Written by Anu, a graduate student
We have often seen elders at home making a list for daily or monthly expenditures. In fact, every house has a budget. This is really what a budget is about – about looking at how much money you have in all and then deciding where and how much to spend it.
While families do that for their households, governments do that for countries
So, what’s the Budget of India?
In simple terms, we can say it is a financial presentation for the upcoming projects the government is planning for the citizens. The government presents it on the first day of February and all things proposed in the budget are to be finalized before the beginning of the new financial year in April.
The budget is put in place for efficient allocation of resources, changes in tax slabs, keep a check on prices of essential communities. It helps the government reduce unemployment and poverty levels. It is also helpful in giving an estimate of receipts and expenditure by the government for that particular year.
The Budget of India is presented by the finance minister of India in the parliament. It is presented in the form of a finance bill and has to be passed by the Lok Sabha before it can come into effect on 1st April.

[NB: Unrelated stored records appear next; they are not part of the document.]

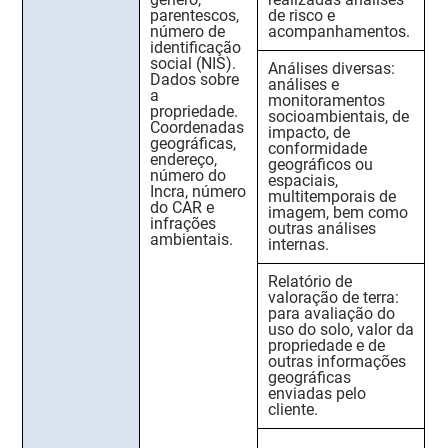
parentescos,
de risco e
número de
acompanhamentos.
identificação
social (NIS).
Análises diversas:
Dados sobre
análises e
a
monitoramentos
propriedade
.
socioambientais, de
Coordenadas
impacto, de
geográficas,
conformidade
endereço,
geográficos ou
número do
espaciais,
Incra, número
multitemporais de
do CAR e
imagem, bem como
infrações
outras análises
ambientais.
internas.
Relatório de
valoração de terra:
para avaliação do
uso do solo, valor da
propriedade e de
outras informações
geográficas
enviadas pelo
cliente.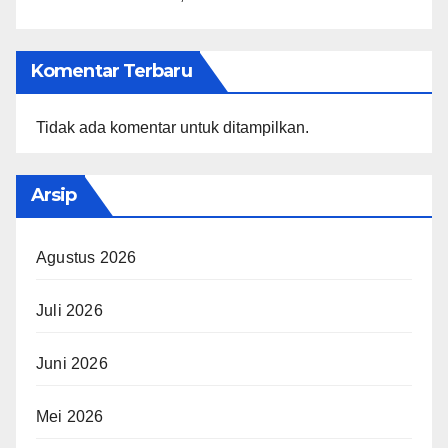
Komentar Terbaru
Tidak ada komentar untuk ditampilkan.
Arsip
Agustus 2026
Juli 2026
Juni 2026
Mei 2026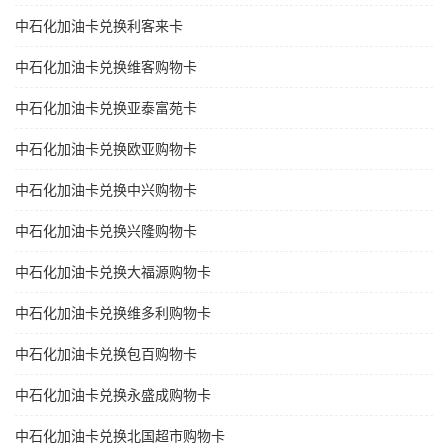
中石化加油卡兑换利客来卡
中石化加油卡兑换维客购物卡
中石化加油卡兑换亚泰富苑卡
中石化加油卡兑换欧亚购物卡
中石化加油卡兑换中兴购物卡
中石化加油卡兑换兴隆购物卡
中石化加油卡兑换大福源购物卡
中石化加油卡兑换维多利购物卡
中石化加油卡兑换包百购物卡
中石化加油卡兑换永盛成购物卡
中石化加油卡兑换北国超市购物卡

In the olden days, when kings ruled, they carried a bag which they called their ‘Khazana’ this tradition is carried out by our government till date. On the presentation day, the Finance Minister carries a briefcase which has the budget document that is akin to treasures of the Kings.
In theory, there are three types of budgets. The type of budget depends on the feasibility of the estimates.

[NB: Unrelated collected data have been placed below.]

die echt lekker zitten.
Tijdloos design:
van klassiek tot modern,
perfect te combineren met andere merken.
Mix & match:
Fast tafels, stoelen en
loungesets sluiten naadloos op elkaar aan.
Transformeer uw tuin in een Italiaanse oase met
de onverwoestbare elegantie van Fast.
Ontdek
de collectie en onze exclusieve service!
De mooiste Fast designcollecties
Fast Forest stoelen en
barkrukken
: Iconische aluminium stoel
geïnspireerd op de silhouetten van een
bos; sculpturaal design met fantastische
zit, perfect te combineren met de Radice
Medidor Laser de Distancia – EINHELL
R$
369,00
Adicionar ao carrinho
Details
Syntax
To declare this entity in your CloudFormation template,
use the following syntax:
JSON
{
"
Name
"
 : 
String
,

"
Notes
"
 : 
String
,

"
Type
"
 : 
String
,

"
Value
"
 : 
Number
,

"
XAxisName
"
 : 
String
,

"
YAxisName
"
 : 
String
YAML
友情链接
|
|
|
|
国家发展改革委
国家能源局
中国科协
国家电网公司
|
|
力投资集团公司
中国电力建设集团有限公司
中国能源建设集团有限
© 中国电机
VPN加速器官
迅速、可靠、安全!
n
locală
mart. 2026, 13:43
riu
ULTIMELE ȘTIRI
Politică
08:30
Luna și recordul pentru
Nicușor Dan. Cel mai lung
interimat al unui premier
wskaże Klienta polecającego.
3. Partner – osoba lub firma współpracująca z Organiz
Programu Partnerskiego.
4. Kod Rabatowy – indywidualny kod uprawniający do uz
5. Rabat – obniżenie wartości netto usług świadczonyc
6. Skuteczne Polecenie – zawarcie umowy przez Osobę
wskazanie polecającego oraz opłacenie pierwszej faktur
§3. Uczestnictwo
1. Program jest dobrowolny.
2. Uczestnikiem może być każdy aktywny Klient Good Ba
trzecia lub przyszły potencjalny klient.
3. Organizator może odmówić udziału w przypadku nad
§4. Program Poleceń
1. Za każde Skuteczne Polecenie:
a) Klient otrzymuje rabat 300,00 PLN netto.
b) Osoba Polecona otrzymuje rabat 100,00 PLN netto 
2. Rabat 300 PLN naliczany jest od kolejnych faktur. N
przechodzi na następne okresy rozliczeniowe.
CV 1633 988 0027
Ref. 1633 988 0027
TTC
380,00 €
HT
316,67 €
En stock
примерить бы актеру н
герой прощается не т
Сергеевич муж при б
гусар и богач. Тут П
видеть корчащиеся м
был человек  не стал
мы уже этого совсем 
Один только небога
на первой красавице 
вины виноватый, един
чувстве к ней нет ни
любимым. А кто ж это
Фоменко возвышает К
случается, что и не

The three types of budgets are:
- Balanced Budget – It is a balanced budget when estimated government expenditure is equal to expected government receipts in a particular financial year, like a balanced economy, and maintains fiscal discipline. But it does not ensure financial stability in times of economic depression or deflation.

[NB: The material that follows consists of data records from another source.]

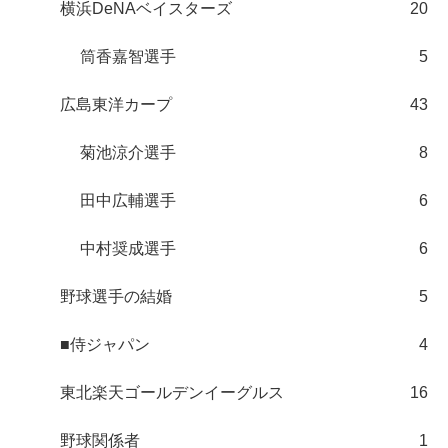
横浜DeNAベイスターズ
20
筒香嘉智選手
5
広島東洋カープ
43
菊池涼介選手
8
田中広輔選手
6
中村奨成選手
6
野球選手の結婚
5
■侍ジャパン
4
東北楽天ゴールデンイーグルス
16
野球関係者
1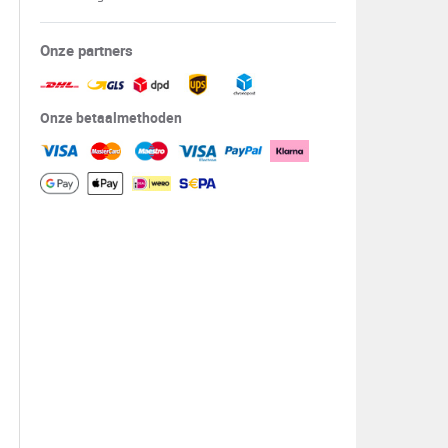
Onze partners
Onze betaalmethoden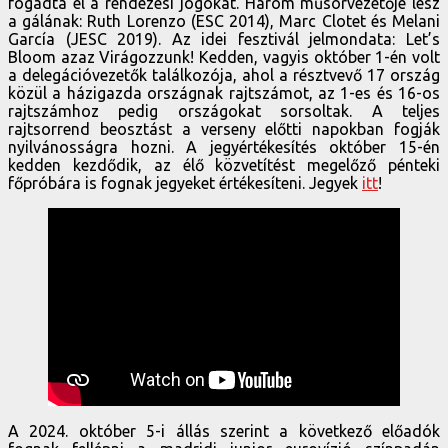
fogadta el a rendezési jogokat. Három műsorvezetője lesz
a gálának: Ruth Lorenzo (ESC 2014), Marc Clotet és Melani
García (JESC 2019). Az idei fesztivál jelmondata: Let’s
Bloom azaz Virágozzunk! Kedden, vagyis október 1-én volt
a delegációvezetők találkozója, ahol a résztvevő 17 ország
közül a házigazda országnak rajtszámot, az 1-es és 16-os
rajtszámhoz pedig országokat sorsoltak. A teljes
rajtsorrend beosztást a verseny előtti napokban fogják
nyilvánosságra hozni. A jegyértékesítés október 15-én
kedden kezdődik, az élő közvetítést megelőző pénteki
főpróbára is fognak jegyeket értékesíteni. Jegyek
itt
!
A 2024. október 5-i állás szerint a következő előadók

- Surplus Budget – A government budget is said to be a surplus budget if the expected government revenues exceed the estimated government expenditure.
- Deficit Budget – A government budget is said to be a deficit budget if the government’s estimated expenditures exceed the expected government’s revenues in a particular financial year. This is the ideal type of budget for developing economies like ours.
So from here, we can simply get that what a budget refers to and why it is so important. It is actually a big responsibility on the shoulders of our government.
Clearly, a good budget forms the foundation of that particular fiscal year and it is a huge responsibility for the ruling party. This is why there is so much analysis done by various organizations and individuals the day budget comes. In fact, every household talks about the budget. It is one of the biggest days for the elected government when the budget is to be announced.